Given instruction = Return every line of the listing below without any changes.

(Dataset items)
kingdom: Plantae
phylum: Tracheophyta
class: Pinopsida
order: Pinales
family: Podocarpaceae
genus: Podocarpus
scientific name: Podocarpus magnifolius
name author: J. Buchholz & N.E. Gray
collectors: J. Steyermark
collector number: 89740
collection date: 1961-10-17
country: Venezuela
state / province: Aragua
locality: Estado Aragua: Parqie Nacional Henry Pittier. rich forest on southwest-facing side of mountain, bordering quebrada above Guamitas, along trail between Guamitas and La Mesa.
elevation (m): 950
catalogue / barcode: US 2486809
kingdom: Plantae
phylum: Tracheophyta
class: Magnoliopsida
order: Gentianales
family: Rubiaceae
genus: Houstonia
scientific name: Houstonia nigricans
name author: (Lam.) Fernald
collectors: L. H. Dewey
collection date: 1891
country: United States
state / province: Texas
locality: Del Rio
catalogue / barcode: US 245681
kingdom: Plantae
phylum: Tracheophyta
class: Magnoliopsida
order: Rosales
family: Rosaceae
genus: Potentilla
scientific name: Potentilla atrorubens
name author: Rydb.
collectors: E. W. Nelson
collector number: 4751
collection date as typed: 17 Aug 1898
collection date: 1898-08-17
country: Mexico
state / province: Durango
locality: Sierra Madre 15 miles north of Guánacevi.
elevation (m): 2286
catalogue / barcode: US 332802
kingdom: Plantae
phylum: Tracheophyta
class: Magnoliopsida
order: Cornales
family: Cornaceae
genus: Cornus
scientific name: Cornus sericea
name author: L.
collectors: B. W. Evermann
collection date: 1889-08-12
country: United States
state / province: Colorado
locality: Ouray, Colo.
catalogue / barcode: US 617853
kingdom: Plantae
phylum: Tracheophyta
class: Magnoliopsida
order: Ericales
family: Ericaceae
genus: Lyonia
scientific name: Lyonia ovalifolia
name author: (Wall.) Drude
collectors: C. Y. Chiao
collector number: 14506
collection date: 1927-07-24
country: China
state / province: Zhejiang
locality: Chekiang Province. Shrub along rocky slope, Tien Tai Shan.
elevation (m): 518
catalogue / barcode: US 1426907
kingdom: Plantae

Correct response =
kingdom: Plantae
phylum: Tracheophyta
class: Pinopsida
order: Pinales
family: Podocarpaceae
genus: Podocarpus
scientific name: Podocarpus magnifolius
name author: J. Buchholz & N.E. Gray
collectors: J. Steyermark
collector number: 89740
collection date: 1961-10-17
country: Venezuela
state / province: Aragua
locality: Estado Aragua: Parqie Nacional Henry Pittier. rich forest on southwest-facing side of mountain, bordering quebrada above Guamitas, along trail between Guamitas and La Mesa.
elevation (m): 950
catalogue / barcode: US 2486809
kingdom: Plantae
phylum: Tracheophyta
class: Magnoliopsida
order: Gentianales
family: Rubiaceae
genus: Houstonia
scientific name: Houstonia nigricans
name author: (Lam.) Fernald
collectors: L. H. Dewey
collection date: 1891
country: United States
state / province: Texas
locality: Del Rio
catalogue / barcode: US 245681
kingdom: Plantae
phylum: Tracheophyta
class: Magnoliopsida
order: Rosales
family: Rosaceae
genus: Potentilla
scientific name: Potentilla atrorubens
name author: Rydb.
collectors: E. W. Nelson
collector number: 4751
collection date as typed: 17 Aug 1898
collection date: 1898-08-17
country: Mexico
state / province: Durango
locality: Sierra Madre 15 miles north of Guánacevi.
elevation (m): 2286
catalogue / barcode: US 332802
kingdom: Plantae
phylum: Tracheophyta
class: Magnoliopsida
order: Cornales
family: Cornaceae
genus: Cornus
scientific name: Cornus sericea
name author: L.
collectors: B. W. Evermann
collection date: 1889-08-12
country: United States
state / province: Colorado
locality: Ouray, Colo.
catalogue / barcode: US 617853
kingdom: Plantae
phylum: Tracheophyta
class: Magnoliopsida
order: Ericales
family: Ericaceae
genus: Lyonia
scientific name: Lyonia ovalifolia
name author: (Wall.) Drude
collectors: C. Y. Chiao
collector number: 14506
collection date: 1927-07-24
country: China
state / province: Zhejiang
locality: Chekiang Province. Shrub along rocky slope, Tien Tai Shan.
elevation (m): 518
catalogue / barcode: US 1426907
kingdom: Plantae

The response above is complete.